Nous avons donc le Centre (Libéraux-Radicaux-PDC) qui veut de l'accord à n'importe quel prix. Lien avec les grandes entreprises, soutien de leurs conseillers fédéraux, tout est en place pour que les noms soient donnés au fisc américain, et que vogue la galère. Malheureusement, le Centre est en force au Conseil des Etats.

Nous avons la Gauche, menée par les Socialistes. Pour eux, toute cette affaire est pain béni: dans un cas ils tapent sur d'éventuels fraudeurs du fisc en livrant leur nom (échapper à la spoliation par l'Etat est le plus grave crime qui soit aux yeux d'un socialiste), de l'autre ils laissent les Etats-Unis taper sur des banquiers (ennemis de classe par excellence). Mais, histoire de ne pas laisser la partie filer facilement, les socialistes ont monnayé leur accord au Centre en réclamant un virage à gauche: une taxation sur les bonus et un contrôle politique accru sur les banques. L'appétit vient en mangeant.

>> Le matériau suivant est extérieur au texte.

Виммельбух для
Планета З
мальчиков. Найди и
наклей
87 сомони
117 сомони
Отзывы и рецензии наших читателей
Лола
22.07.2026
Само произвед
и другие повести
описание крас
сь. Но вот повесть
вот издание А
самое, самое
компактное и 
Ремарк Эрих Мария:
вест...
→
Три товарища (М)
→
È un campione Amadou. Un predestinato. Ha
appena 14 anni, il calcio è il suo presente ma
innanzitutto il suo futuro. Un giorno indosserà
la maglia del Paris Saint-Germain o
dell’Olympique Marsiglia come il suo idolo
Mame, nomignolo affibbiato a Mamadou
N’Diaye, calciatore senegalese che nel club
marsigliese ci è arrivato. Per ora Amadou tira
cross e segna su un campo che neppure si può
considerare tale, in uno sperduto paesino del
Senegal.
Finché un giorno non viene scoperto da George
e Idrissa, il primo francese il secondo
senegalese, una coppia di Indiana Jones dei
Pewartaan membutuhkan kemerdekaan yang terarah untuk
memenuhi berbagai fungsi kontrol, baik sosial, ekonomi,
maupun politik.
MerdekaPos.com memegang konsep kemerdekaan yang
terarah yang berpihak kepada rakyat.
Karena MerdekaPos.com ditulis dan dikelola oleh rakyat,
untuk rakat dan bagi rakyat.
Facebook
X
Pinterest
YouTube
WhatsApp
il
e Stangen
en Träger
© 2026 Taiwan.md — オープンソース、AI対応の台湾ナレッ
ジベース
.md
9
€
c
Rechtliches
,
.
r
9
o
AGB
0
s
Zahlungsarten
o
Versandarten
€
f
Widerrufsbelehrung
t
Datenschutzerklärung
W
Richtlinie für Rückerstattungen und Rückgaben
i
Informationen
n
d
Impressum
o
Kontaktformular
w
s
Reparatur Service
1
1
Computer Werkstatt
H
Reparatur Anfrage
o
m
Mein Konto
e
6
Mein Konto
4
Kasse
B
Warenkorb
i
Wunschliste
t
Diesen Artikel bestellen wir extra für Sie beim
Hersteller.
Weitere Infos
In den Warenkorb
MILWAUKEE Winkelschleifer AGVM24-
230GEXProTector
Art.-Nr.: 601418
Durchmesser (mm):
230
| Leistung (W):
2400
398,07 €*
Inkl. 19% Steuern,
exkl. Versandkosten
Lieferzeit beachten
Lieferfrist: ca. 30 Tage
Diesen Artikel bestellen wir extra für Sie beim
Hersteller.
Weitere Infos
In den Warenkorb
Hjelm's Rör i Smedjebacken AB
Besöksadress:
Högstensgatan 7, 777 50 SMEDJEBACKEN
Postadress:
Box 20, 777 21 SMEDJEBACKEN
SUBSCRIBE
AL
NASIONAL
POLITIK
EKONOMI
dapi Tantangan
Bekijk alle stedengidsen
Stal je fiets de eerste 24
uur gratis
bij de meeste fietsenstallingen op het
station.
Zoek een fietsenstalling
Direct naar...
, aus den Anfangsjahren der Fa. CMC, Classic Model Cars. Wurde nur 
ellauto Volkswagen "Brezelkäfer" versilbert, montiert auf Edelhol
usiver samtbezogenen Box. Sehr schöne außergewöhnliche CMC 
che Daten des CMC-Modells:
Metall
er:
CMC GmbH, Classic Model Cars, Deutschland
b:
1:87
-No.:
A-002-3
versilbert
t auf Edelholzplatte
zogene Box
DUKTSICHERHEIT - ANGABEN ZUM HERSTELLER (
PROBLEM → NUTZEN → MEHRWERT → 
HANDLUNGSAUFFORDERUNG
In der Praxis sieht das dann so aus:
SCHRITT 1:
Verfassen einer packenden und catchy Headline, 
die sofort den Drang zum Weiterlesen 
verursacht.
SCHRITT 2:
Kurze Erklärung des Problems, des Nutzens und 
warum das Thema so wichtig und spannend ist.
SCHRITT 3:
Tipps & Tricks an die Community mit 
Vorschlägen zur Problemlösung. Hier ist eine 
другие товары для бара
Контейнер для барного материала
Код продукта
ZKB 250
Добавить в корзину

Nous avons la Droite, c'est-à-dire l'UDC. L'accord bafoue des principes de l'Etat de Droit: présomption d'innocence, non-rétroactivité, accords internationaux (puisqu'un accord d'entraide existe déjà avec les USA, mais les autorités américaines ont décidé de passer outre) et enfin respect du secret bancaire, c'est-à-dire de la sphère privée. La pilule est difficile à avaler.

Et encore, il faut faire vite: selon les autorités américaines, qui semblent donner le la aux autorités suisses, l'accord doit être sous toit au 19 août ou l'entente scellée entre l'UBS et le procureur démocrate Carl Levin en échange de l'abandon des poursuites contre la banque pourrait bien aller à la poubelle.

Voilà les raisons des atermoiements parlementaires qui dureront jusqu'à vendredi.

Devant l'opposition de l'UDC, le Centre a tenté l'alliance avec la gauche, mais l'entente s'est effondrée. A force de trop tirer sur la corde, les socialistes ont tout perdu. L'UDC, elle, joue à fond le jeu politique parlementaire: soufflant le chaud et le froid, elle est parvenue à couler les visées socialistes de réforme, au grand dam de son chef Christian Levrat. Celui-ci n'a depuis de cesse de répéter que l'UDC est le "parti des banques" alors qu'au mieux, les conseillers nationaux UDC se sont au mieux contentés de voter blanc à un accord soutenu à bout de bras par PDC et Radicaux-Libéraux, qui, eux, n'ont pas droits à de tels qualificatifs. Allez comprendre!

Le sauvetage de l'UBS doit-il coûter sa réputation de fiabilité à la place financière helvétique? La sortie de crise judiciaire justifie-t-elle qu'on torde le bras à l'Etat de droit? Délicates questions. En réalité, selon moi l'UDC ne veut pas de cet accord et a trouvé les meilleurs moyens de le saborder: jouer la montre et finalement faire appel au peuple. Dans cette dernière hypothèse, il serait piquant, mais guère surprenant, que le référendum soit lancé par les partis de gauche! Mais la question portera alors sur l'accord final, dont les propositions socialistes sont absentes... Carton plein pour l'UDC.

L'UDC, que d'aucuns jugeaient trop prévisible, a très finement joué la partie. Cela suffit sans doute à expliquer la rage à peine contenue de MM. Levrat et Darbellay; mais ils n'ont pas le monopole de l'intrigue. Et à l'inverse des tractations de couloir pour évincer du gouvernement un  conseiller fédéral coupable d'avoir été compétent, l'affaire UBS-USA pourrait bien finir là où elle devrait: devant le corps électoral, seule instance démocratique à avoir assez de légitimité pour trancher sur un compromis touchant à des principes fondamentaux.

L'accord UBS-USA avance, certes, mais il faut encore voir dans quelle direction!